You're prompting it wrong is quickly becoming the new, you're holding it wrong.

It's wild how willing software engineers are to blame the user when the actual problem is their own defective design.

Ideally we all, as an industry, will stop accepting this as reasonable excuse for the demonstrated incompetence

It's not that you're prompting it wrong. It's that you're judging the output against a standard (human intelligence) that just isn't relevant--no matter how much we want it to be and no matter how much the fluency of the output tricks us into thinking there's a human-like mind behind it.

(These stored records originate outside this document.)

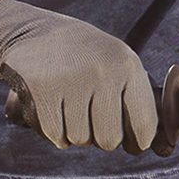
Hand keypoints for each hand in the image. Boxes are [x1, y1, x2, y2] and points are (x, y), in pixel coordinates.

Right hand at [0, 0, 158, 151]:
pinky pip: (56, 136)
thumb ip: (133, 96)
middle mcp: (102, 72)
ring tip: (70, 107)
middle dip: (101, 137)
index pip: (144, 124)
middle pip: (109, 140)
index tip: (134, 145)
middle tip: (93, 119)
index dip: (139, 142)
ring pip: (80, 139)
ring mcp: (71, 81)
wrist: (33, 33)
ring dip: (75, 132)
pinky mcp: (42, 91)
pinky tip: (53, 109)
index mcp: (128, 65)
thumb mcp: (117, 61)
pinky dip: (54, 131)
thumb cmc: (83, 56)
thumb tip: (146, 143)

Now granted, if the boat salesmen were pushing hard on the idea that the boat would fly and even put little wings on the side and I bought the boat I might get really angry when I found out that it didn't fly. And I might angrily storm into the salesroom yelling about how the design is defective. But if someone pointed out 'hey, it's a boat perhaps you should stick to sailing around in it and stop getting your undies in a bundle about it not flying' the correct response is probably to take a closer look, ignore the salesmen, and cruise around the lake. LLM's are quite handy at some things and have some weird limits. Learn the limits, enjoy your time at sea.

  • > It's not that you're prompting it wrong. It's that you're judging the output against a standard (human intelligence) that just isn't relevant

    It's not that you're holding it wrong, you're just wrong for expecting it to work the way it's described (able to one shot most problems these days).